New international polls show what the world thinks of Trump's screw-ups — and it's not pretty

Donald Trump campaigned on the claim that the United States was not respected in the world. That it was being laughed at. That other nations considered our country "weak."
Three hundred years and one utterly failed pandemic response into Trump's administration, the world really is laughing at us. Polls show that 64% of people around the world have "no confidence" in Trump as U.S. leader, and even that is being held down by Trump's approval ratings among worldwide fascists. We are absolutely seen as "weak"—and rightly so.
The Washington Post's latest write-up notes a variety of factors, all of them well-known at this point. The U.S. response to the COVID-19 pandemic has been absolutely catastrophic—an incompetent farce blending fascist administration assurances that all is well with a complete inability to manage preparedness, testing, contact tracing, or any unified policies at all. Other nations are returning to normal as rigorous case tracking keeps local outbreaks small and contained; here, caseloads have skyrocketed. Policies remain little different from those in March, or April.
On the foreign policy front, there is none. Trump has no foreign policy other than grift. He insults friendly world leaders as an uncontrollable personality trait. He waffles back and forth on military matters and alliances according to whatever he has last seen on television or who he has last spoken to, betraying Kurdish allies in Syria as result of a single conversation, threatening South Korea and other nations with the withdrawal of U.S. troops if they do not pony up cash on his say-so, and being contemptuous of female women leaders for no reason other than his own obsessive misogyny.
There is likewise no diplomacy in the Trump era, as in none at all; the State Department and its secretary have zero power to negotiate anything that the incompetent leader will not himself reverse days later. It is a paper tiger. The United States cannot argue itself a champion of democracy because we are plainly not; the administration doesn't give a flying damn about human rights, and the world has ample quotes to prove it.
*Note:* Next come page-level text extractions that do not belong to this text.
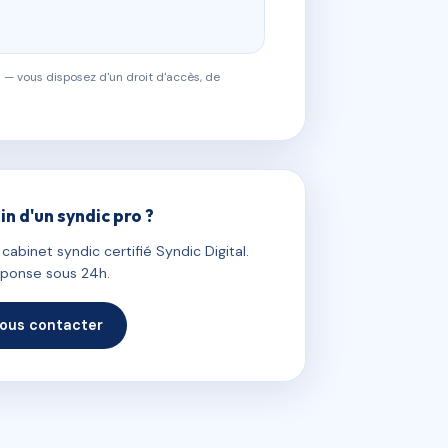
 — vous disposez d'un droit d'accès, de
in d'un syndic pro ?
abinet syndic certifié Syndic Digital.
ponse sous 24h.
ous contacter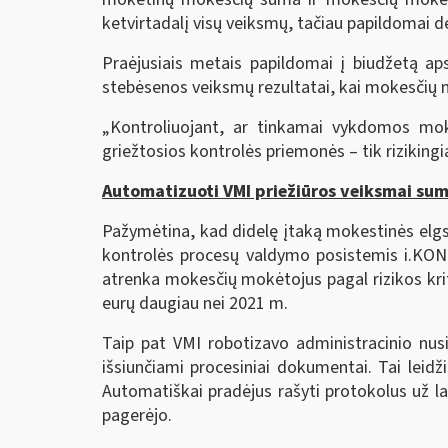
ketvirtadalį visų veiksmų, tačiau papildomai
Praėjusiais metais papildomai į biudžetą ap
stebėsenos veiksmų rezultatai, kai mokesčių 
„Kontroliuojant, ar tinkamai vykdomos mokes
griežtosios kontrolės priemonės – tik rizikin
Automatizuoti VMI priežiūros veiksmai sum
Pažymėtina, kad didelę įtaką mokestinės elgs
kontrolės procesų valdymo posistemis i.KON.
atrenka mokesčių mokėtojus pagal rizikos krit
eurų daugiau nei 2021 m.
Taip pat VMI robotizavo administracinio nus
išsiunčiami procesiniai dokumentai. Tai leidž
Automatiškai pradėjus rašyti protokolus už 
pagerėjo.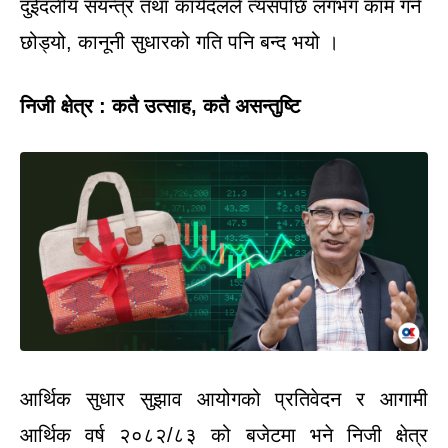
दुईदलीय संयन्त्र तथा कार्यदलले त्यसपछि लगभग काम गर्न
छोड्यो, कानूनी सुधारको गति पनि बन्द भयो ।
निजी क्षेत्र : कतै उत्साह, कतै असन्तुष्टि
आर्थिक सुधार सुझाव आयोगको प्रतिवेदन र आगामी
आर्थिक वर्ष २०८२/८३ को बजेटमा भने निजी क्षेत्र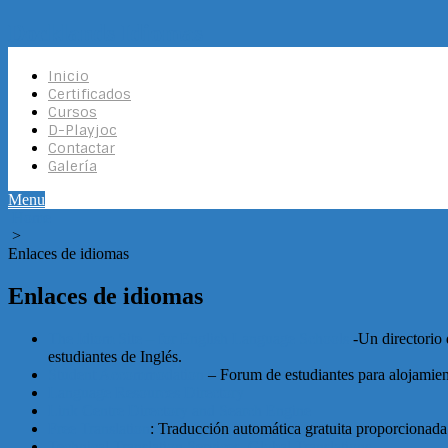
Docklands Idiomas
Inicio
Certificados
Cursos
D-Playjoc
Contactar
Galería
Menu
Home
>
Enlaces de idiomas
Enlaces de idiomas
The Idiom Site – for English Language Schools
-Un directorio 
estudiantes de Inglés.
Student Accommodation
– Forum de estudiantes para alojamien
Language Resources Directory
Link Centre Directory and Search Engine
Free Translation
: Traducción automática gratuita proporcionad
Technical Translation Services, Global Translations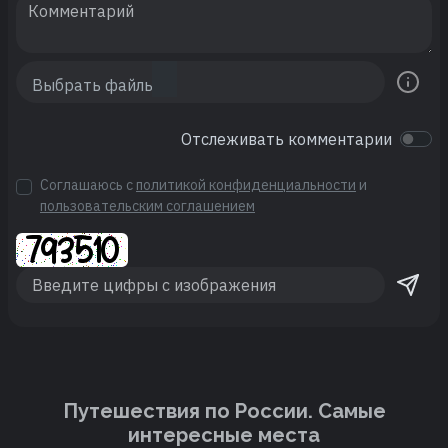
Отслеживать комментарии
Соглашаюсь с
политикой конфиденциальности
и
пользовательским соглашением
Путешествия по России. Cамые
интересные места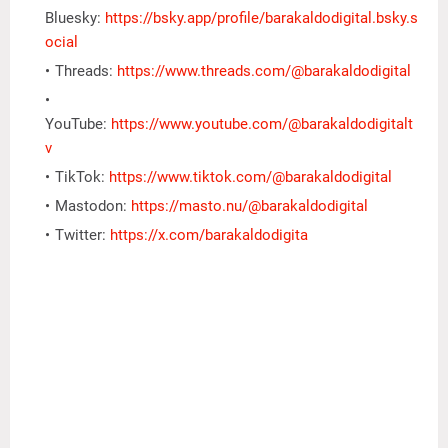
Bluesky:
https://bsky.app/profile/barakaldodigital.bsky.s
ocial
Threads:
https://www.threads.com/@barakaldodigital
YouTube:
https://www.youtube.com/@barakaldodigitalt
v
TikTok:
https://www.tiktok.com/@barakaldodigital
Mastodon:
https://masto.nu/@barakaldodigital
Twitter:
https://x.com/barakaldodigita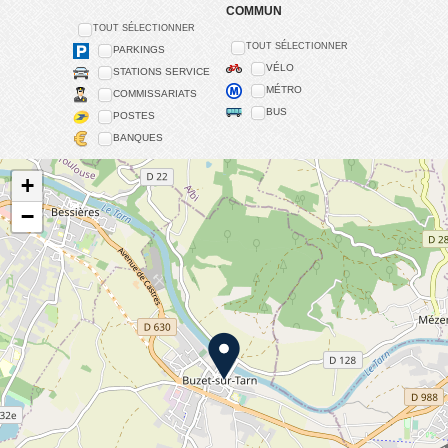
COMMUN
TOUT SÉLECTIONNER
TOUT SÉLECTIONNER
PARKINGS
VÉLO
STATIONS SERVICE
MÉTRO
COMMISSARIATS
BUS
POSTES
BANQUES
+
−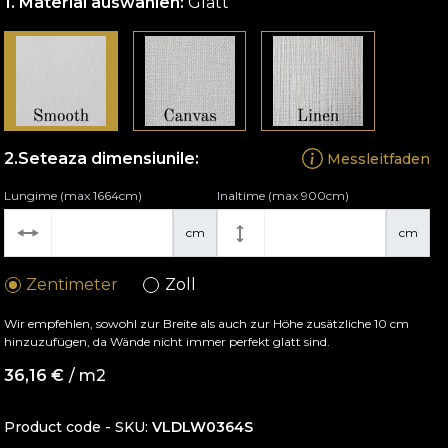
Material auswählen:
Glatt
Seteaza dimensiunile:
Messleitfaden
Lungime (max 1664cm)
Inaltime (max 900cm)
cm
cm
Zentimeter
Zoll
Wir empfehlen, sowohl zur Breite als auch zur Höhe zusätzliche 10 cm
hinzuzufügen, da Wände nicht immer perfekt glatt sind.
36,16
€
/ m2
Product code - SKU
VLDLW0364S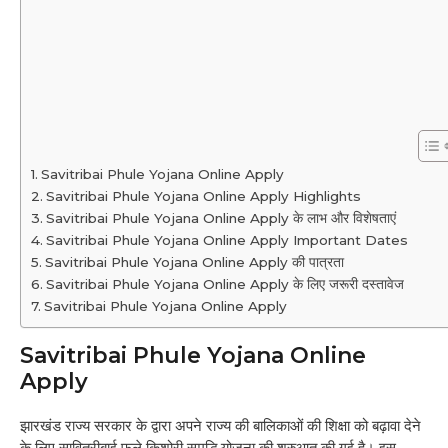
Savitribai Phule Yojana Online Apply
Savitribai Phule Yojana Online Apply Highlights
Savitribai Phule Yojana Online Apply के लाभ और विशेषताएं
Savitribai Phule Yojana Online Apply Important Dates
Savitribai Phule Yojana Online Apply की पात्रता
Savitribai Phule Yojana Online Apply के लिए जरूरी दस्तावेज
Savitribai Phule Yojana Online Apply
Savitribai Phule Yojana Online
Apply
झारखंड राज्य सरकार के द्वारा अपने राज्य की बालिकाओं की शिक्षा को बढ़ावा देने
के लिए सावित्रीबाई फुले किशोरी समृद्धि योजना की शुरुआत की गई है। इस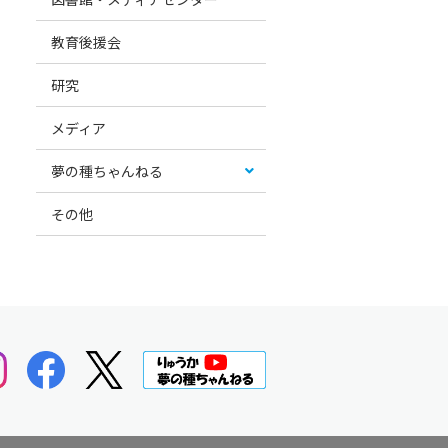
教育後援会
研究
メディア
夢の種ちゃんねる
その他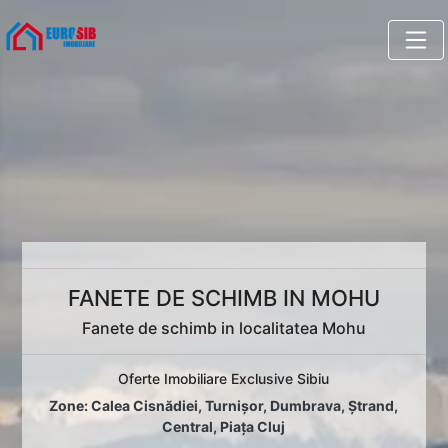
FANETE DE SCHIMB IN MOHU
Fanete de schimb in localitatea Mohu
Oferte Imobiliare Exclusive Sibiu
Zone:
Calea Cisnădiei
,
Turnișor
,
Dumbrava
,
Ștrand
,
Central
,
Piața Cluj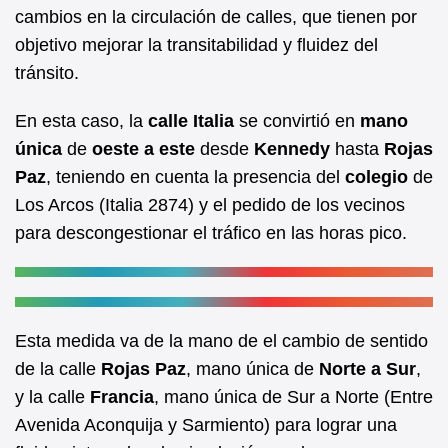
b
A
cambios en la circulación de calles, que tienen por
objetivo mejorar la transitabilidad y fluidez del
o
p
tránsito.
o
p
k
En esta caso, la
calle Italia
se convirtió en
mano
única
de
oeste a este
desde
Kennedy
hasta
Rojas
Paz
, teniendo en cuenta la presencia del
colegio
de
Los Arcos (Italia 2874) y el pedido de los vecinos
para descongestionar el tráfico en las horas pico.
Esta medida va de la mano de el cambio de sentido
de la calle
Rojas Paz
, mano única de
Norte a Sur
,
y la calle
Francia
, mano única de Sur a Norte (Entre
Avenida Aconquija y Sarmiento) para lograr una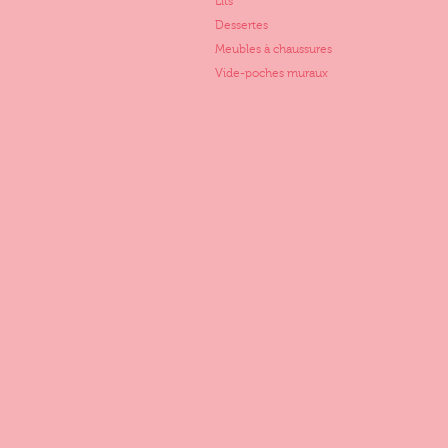
Lits
Dessertes
Meubles à chaussures
Vide-poches muraux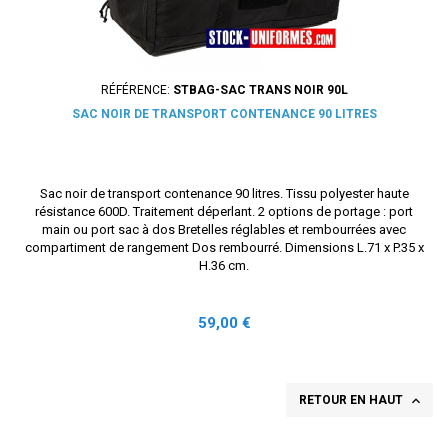
RÉFÉRENCE:
STBAG-SAC TRANS NOIR 90L
SAC NOIR DE TRANSPORT CONTENANCE 90 LITRES
Sac noir de transport contenance 90 litres. Tissu polyester haute
résistance 600D. Traitement déperlant. 2 options de portage : port
main ou port sac à dos Bretelles réglables et rembourrées avec
compartiment de rangement Dos rembourré. Dimensions L.71 x P.35 x
H.36 cm.
Prix
59,00 €

RETOUR EN HAUT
The Department of Justice is brazenly corrupt. Any notion of U.S. leadership when it comes to either the treatment of journalists or the apolitical application of law is a joke.
It's not even remotely surprising that citizens in other nations are looking at this orange buffoon and his inept, flailing minions and deeming the United States flighty and unreliable. Most people in the world are not pathological about these things. You can't put a leader on the world stage and have him publicly fail at everything, finally culminating in the very public botching of a worldwide pandemic that most large non-authoritarian nations have brought under at least tenuous control, and have nobody notice.
Other nations don't have Fox News, for starters. They don't have that steady stream of public propaganda propping Trump up.
The Post also notes that as the world loses confidence in the United States as a reliable (or even moderately sane) international partner, China is benefiting the most. That's also to be expected; dealing with China has some harsh conditions of its own, but nations needing aid can be relatively sure the conditions will not change from week to week based on a malignant narcissist's television habits.
The real question is how lasting this damage will be. Hollowing out the State Department will take time to repair, but even the most competent new administration will of necessity be changing United States foreign policies back to what they were before all this [string of unprintable expletives] happened, and there's no credible way for any future administration to assure allies things will not go immediately down the tubes again, a few more years down the line.